Any response is appreciated! Thanks!

smsp__sass_thread_inst_executed_op_(h/d/f)(mul/add/fma)_pred_on.sum.per_cycle_elapsed won’t include every single instruction, so it’s possible that these are all zero while other work is being done. You should be able to look at the instruction mix table in the Instruction Statistics section to see what was done. For the second part, there can still be fmul instructions in an fp16 kernel. They may not be operating on the actual data in the matrices. You can also look at the sm__ops_path_tensor_src_fp16_dst_fp16 metrics to see if you get counts there for your fp16 kernel.

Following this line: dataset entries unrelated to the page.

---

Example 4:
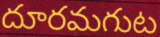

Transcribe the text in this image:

దూరమగుట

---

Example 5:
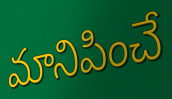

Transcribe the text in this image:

మానిపించే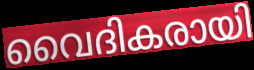
വൈദികരായി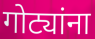
गोट्यांना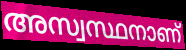
അസ്വസ്ഥനാണ്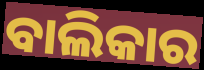
ବାଲିକାର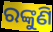
ରଙ୍କୁଣି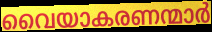
വൈയാകരണന്മാർ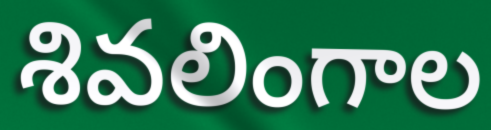
శివలింగాలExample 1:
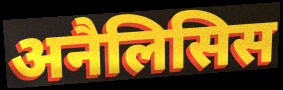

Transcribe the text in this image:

अनैलिसिस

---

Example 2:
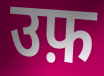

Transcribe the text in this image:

उफ़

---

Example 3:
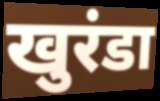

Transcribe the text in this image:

खुरंडा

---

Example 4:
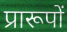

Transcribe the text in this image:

प्रारूपों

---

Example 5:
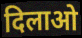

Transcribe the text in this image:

दिलाओ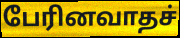
பேரினவாதச்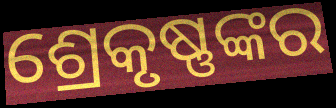
ଶ୍ରେକୃଷ୍ଣଙ୍କର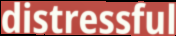
distressful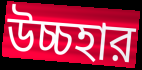
উচ্চহার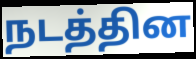
நடத்தின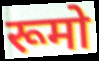
रूमो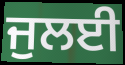
ਜੁਲਈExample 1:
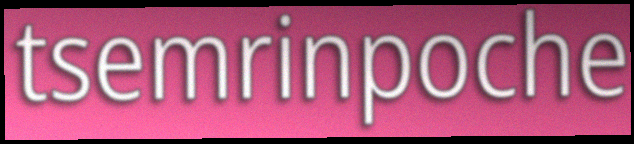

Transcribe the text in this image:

tsemrinpoche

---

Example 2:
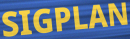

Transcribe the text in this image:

SIGPLAN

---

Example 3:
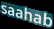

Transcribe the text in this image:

saahab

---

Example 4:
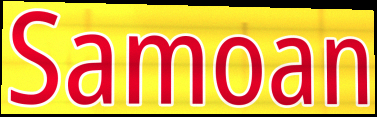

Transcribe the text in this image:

Samoan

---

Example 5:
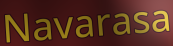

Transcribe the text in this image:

Navarasa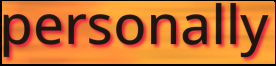
personally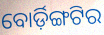
ବୋର୍ଡ଼ିଙ୍ଗଟିରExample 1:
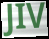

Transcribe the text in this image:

JIV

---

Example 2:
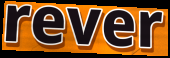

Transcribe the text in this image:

rever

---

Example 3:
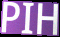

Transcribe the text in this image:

PIH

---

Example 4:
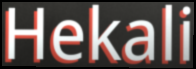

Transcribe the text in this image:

Hekali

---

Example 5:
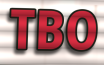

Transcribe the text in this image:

TBOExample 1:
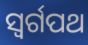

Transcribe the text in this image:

ସ୍ୱର୍ଗପଥ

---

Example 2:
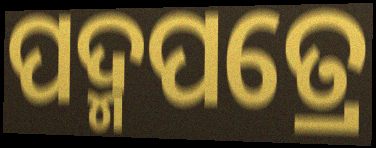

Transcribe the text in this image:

ପଦ୍ମପତ୍ରେ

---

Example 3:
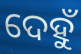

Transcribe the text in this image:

ଦେହୁଁ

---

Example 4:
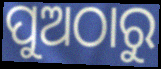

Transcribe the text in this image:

ପୁଅଠାରୁ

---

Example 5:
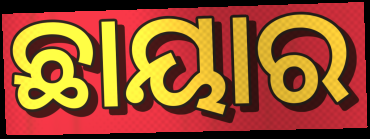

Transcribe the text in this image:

ଛାୟାରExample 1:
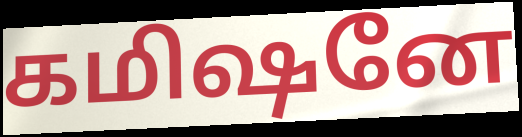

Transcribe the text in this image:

கமிஷனே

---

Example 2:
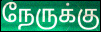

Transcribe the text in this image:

நேருக்கு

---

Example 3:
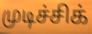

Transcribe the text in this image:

முடிச்சிக்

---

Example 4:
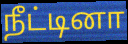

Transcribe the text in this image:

நீட்டினா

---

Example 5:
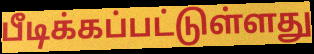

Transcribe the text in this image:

பீடிக்கப்பட்டுள்ளது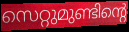
സെറ്റുമുണ്ടിന്റെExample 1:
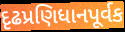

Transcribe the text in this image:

દૃઢપ્રણિધાનપૂર્વક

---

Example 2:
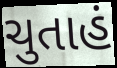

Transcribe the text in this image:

ચુતાહં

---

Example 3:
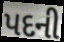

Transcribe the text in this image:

પદની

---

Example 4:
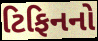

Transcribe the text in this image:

ટિફિનનો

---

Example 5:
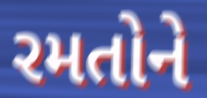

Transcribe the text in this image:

રમતોને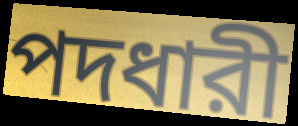
পদধারী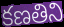
కణతినిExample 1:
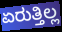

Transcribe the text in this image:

ಏರುತ್ತಿಲ್ಲ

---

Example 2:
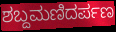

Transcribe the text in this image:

ಶಬ್ದಮಣಿದರ್ಪಣ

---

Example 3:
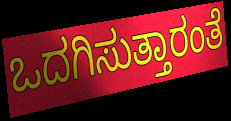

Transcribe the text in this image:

ಒದಗಿಸುತ್ತಾರಂತೆ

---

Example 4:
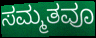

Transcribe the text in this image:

ಸಮ್ಮತವೂ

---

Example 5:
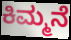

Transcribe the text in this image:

ಕಿಮ್ಮನೆ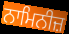
ਨਾਮਿਨੀਜ਼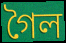
গৈল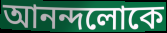
আনন্দলোকেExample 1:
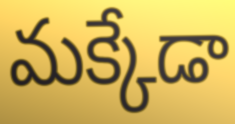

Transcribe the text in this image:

మక్కేడా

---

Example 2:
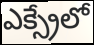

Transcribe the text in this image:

ఎక్స్రేలో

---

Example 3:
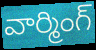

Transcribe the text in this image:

వార్మింగ్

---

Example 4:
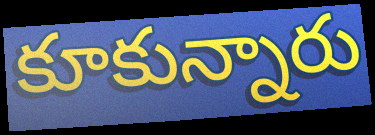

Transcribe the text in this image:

కూకున్నారు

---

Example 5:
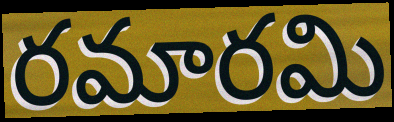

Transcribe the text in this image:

రమారమిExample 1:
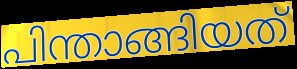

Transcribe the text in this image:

പിന്താങ്ങിയത്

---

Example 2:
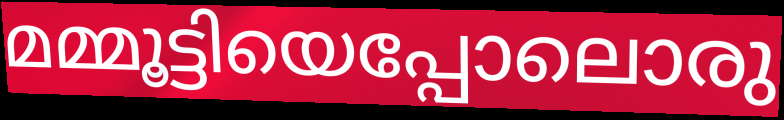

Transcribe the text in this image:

മമ്മൂട്ടിയെപ്പോലൊരു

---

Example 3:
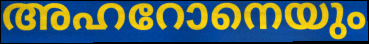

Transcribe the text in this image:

അഹറോനെയും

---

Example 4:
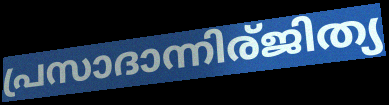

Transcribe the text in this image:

പ്രസാദാന്നിര്ജിത്യ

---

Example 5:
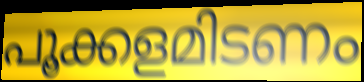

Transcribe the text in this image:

പൂക്കളമിടണം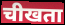
चीखता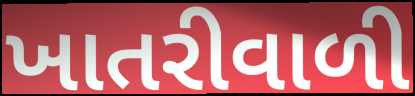
ખાતરીવાળીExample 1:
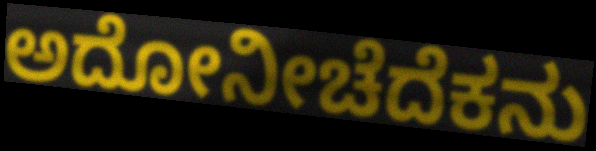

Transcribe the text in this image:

ಅದೋನೀಚೆದೆಕನು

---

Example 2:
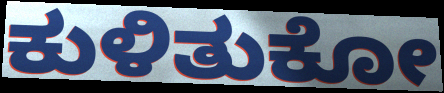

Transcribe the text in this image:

ಕುಳಿತುಕೋ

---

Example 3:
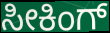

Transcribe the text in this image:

ಸೀಕಿಂಗ್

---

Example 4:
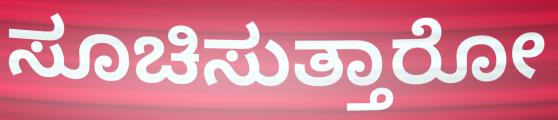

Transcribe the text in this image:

ಸೂಚಿಸುತ್ತಾರೋ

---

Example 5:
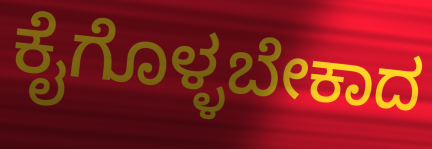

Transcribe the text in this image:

ಕೈಗೊಳ್ಳಬೇಕಾದ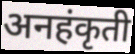
अनहंकृतीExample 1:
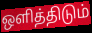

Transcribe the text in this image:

ஒளித்திடும்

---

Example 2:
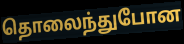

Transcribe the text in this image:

தொலைந்துபோன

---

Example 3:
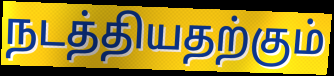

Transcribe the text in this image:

நடத்தியதற்கும்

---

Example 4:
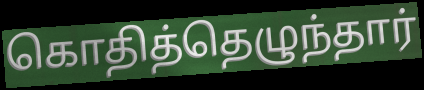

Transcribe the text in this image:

கொதித்தெழுந்தார்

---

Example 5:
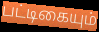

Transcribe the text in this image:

பட்டிகையும்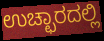
ಉಚ್ಛಾರದಲ್ಲಿ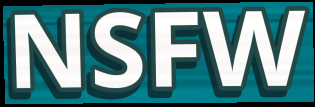
NSFWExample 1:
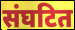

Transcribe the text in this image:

संघटित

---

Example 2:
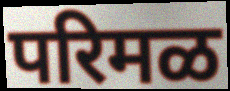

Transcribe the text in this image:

परिमळ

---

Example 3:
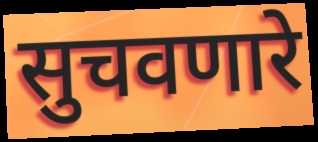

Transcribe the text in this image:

सुचवणारे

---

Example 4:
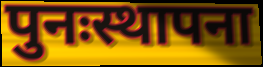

Because the instructions can get very complicated (like single mma instructions doing full matrix multiplication) there isn’t a straightforward way to calculate accurate flops just using these metric counters. You can estimate it for your kernel based on your instruction mix if you include the full opcode modifiers to calculate matrix sizes etc… but that can get very complicated.

Thank you for the reply!

I have understood the fp16 kernel invoking fmul by looking into the instructions. But, if the `smsp__sass_thread_inst_executed_op_(h/d/f)(mul/add/fma)_pred_on.sum.per_cycle_elapsed`

is not an accurate proxy of the flops, the official provided roofline sections can fail under the conditions I met.